REQUIRED ACTION A:
In the forum thread, what two things does its opening paragraph say dominating an event depends on, rather than length of time?
REQUIRED ACTION B:
Duplicate the stretch of the forum thread from "## ben1996123 (Sep" through "Alcuber (Sep 25, 2010)".
REQUIRED ACTION C:
List every distinct username that appears in a dated post heading in the forum thread.

*** PAGE EXTRACT Section Begins ***

Dominating an event is all about consistently being the best despite repeated attempts by many other people. It's not about length of time, but by difference in speed (between you and #2) and number of competitions it took for others to even get close to you.


----------



## Alcuber (Sep 24, 2010)

Definately Haiyan Zhuang at blindfold


----------



## ben1996123 (Sep 24, 2010)

Stefan Clochmann

Wouldn't say dominated, but still one of the best at the time, Shotaro Makisumi


----------



## Alcuber (Sep 25, 2010)

lol


----------



## Joker (Sep 25, 2010)

RCTACameron said:


> Nope, *only* 8. Erik is 7th and Tomasz is 10th. He will probably have 9 after Melbourne Cube Day, though. If he could go to more competitions, he would massively dominate.


 
Lolololol


----------



## Alcuber (Sep 26, 2010)

and also Yohei Oka at pyraminx


----------



## KboyForeverB (Sep 26, 2010)

*** PAGE EXTRACT Section Ends ***
*** GIVEN INFORMATION Section Begins ***

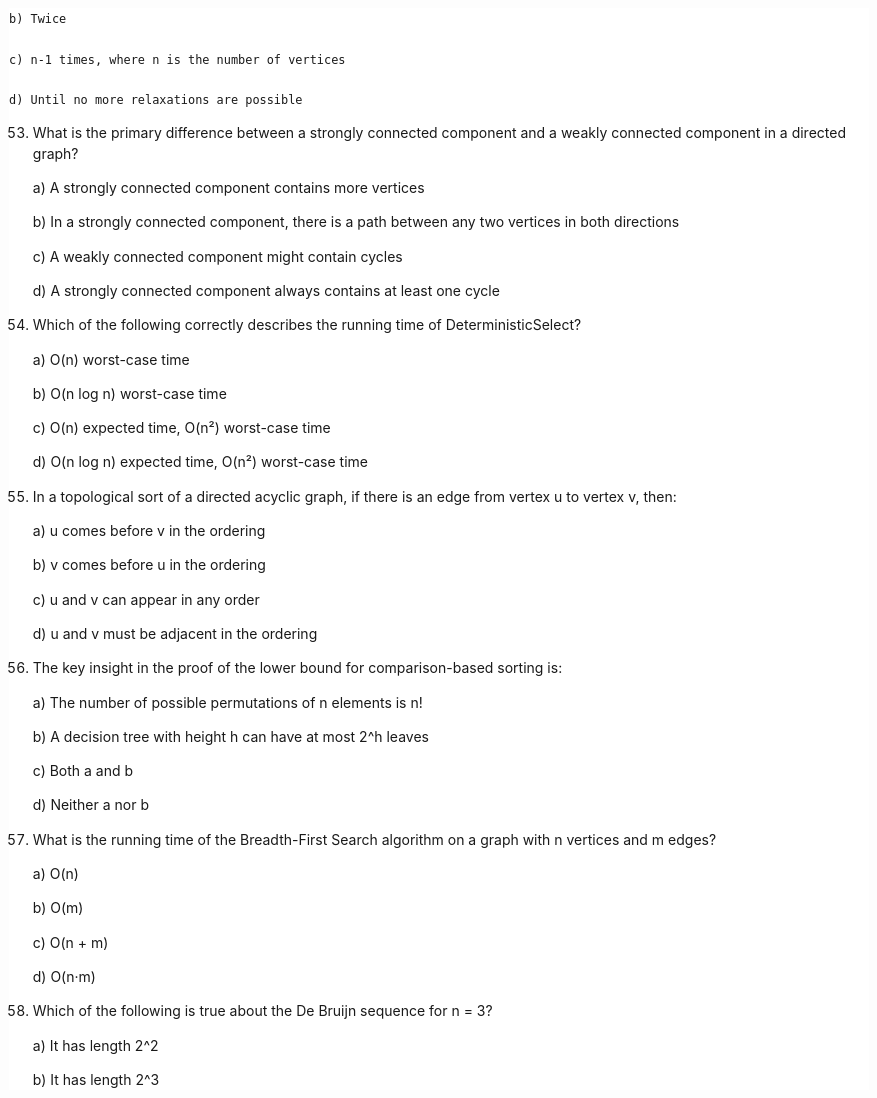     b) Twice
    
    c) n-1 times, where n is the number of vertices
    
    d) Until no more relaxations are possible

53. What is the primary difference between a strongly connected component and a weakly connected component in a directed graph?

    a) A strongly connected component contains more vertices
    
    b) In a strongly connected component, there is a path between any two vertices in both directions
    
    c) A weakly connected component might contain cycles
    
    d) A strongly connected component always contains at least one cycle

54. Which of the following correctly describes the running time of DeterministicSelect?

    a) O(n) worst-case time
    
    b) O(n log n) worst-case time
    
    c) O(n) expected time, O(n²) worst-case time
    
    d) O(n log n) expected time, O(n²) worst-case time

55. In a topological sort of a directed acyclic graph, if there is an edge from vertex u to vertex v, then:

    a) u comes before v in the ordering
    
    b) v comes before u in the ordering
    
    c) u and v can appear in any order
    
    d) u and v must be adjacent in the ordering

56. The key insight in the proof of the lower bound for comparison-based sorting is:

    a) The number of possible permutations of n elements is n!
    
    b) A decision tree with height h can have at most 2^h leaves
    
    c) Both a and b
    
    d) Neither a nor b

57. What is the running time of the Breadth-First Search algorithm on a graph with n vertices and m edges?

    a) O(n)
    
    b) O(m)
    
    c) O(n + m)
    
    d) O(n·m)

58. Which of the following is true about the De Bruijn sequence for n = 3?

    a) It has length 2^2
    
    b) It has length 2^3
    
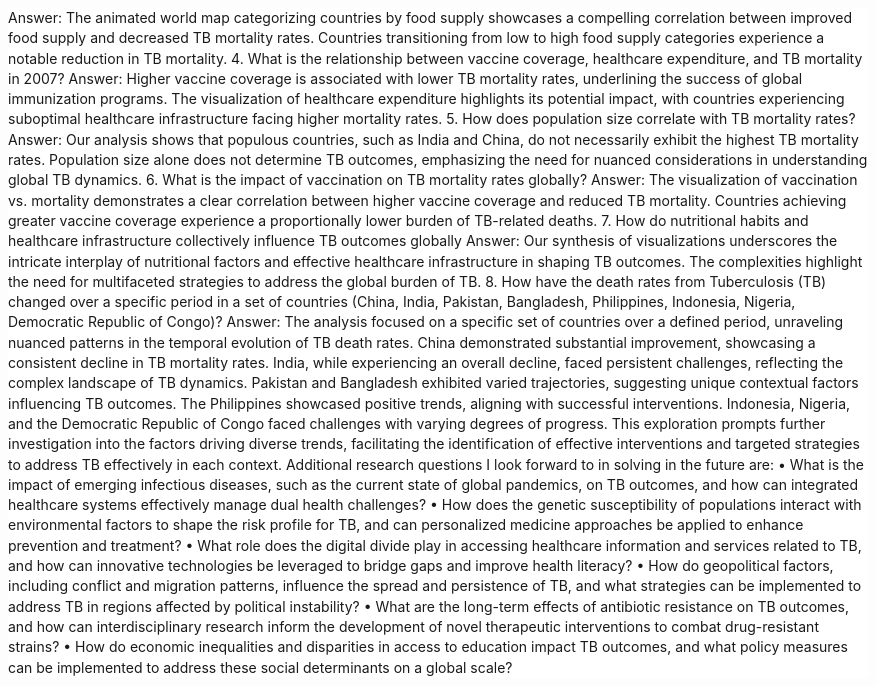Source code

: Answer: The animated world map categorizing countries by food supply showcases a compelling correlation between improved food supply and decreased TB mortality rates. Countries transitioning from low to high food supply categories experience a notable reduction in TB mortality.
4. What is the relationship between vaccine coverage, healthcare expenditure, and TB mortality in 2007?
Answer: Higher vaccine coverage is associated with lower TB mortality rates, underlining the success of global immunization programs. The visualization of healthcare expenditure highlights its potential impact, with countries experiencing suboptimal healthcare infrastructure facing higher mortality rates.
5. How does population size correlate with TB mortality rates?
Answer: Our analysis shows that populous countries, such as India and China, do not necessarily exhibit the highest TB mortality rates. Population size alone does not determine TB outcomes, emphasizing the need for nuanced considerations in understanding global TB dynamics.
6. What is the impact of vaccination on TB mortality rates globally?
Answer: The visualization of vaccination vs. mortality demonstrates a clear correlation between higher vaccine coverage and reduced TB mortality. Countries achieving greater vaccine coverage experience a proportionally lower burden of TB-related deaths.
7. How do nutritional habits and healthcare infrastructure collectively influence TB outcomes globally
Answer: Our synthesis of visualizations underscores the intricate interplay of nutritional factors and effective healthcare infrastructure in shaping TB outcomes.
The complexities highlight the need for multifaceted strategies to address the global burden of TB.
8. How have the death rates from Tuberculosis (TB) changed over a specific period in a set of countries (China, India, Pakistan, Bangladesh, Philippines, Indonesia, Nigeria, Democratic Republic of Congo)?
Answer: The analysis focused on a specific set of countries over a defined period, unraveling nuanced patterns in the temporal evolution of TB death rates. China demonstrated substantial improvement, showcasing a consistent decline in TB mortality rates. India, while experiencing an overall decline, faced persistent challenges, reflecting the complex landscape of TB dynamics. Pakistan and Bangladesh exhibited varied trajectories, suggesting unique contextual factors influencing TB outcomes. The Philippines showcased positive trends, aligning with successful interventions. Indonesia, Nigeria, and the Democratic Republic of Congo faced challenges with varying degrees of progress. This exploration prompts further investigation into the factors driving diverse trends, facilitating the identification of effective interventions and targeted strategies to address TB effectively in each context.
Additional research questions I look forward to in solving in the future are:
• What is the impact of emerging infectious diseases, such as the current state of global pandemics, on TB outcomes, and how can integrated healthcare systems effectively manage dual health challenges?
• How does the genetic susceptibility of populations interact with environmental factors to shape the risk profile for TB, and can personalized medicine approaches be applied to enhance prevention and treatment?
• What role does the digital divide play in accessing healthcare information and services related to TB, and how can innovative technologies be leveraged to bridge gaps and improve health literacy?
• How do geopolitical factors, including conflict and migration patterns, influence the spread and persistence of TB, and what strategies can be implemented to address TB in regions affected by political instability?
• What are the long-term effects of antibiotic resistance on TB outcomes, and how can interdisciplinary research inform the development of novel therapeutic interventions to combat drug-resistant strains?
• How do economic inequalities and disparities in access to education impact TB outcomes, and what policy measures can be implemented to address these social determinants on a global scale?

*** GIVEN INFORMATION Section Ends ***

YOUR SOLUTION A:
The difference in speed between you and #2, and the number of competitions it took for others to even get close to you.

YOUR SOLUTION B:
## ben1996123 (Sep 24, 2010)

Stefan Clochmann

Wouldn't say dominated, but still one of the best at the time, Shotaro Makisumi


----------



## Alcuber (Sep 25, 2010)

YOUR SOLUTION C:
Alcuber, ben1996123, Joker, KboyForeverB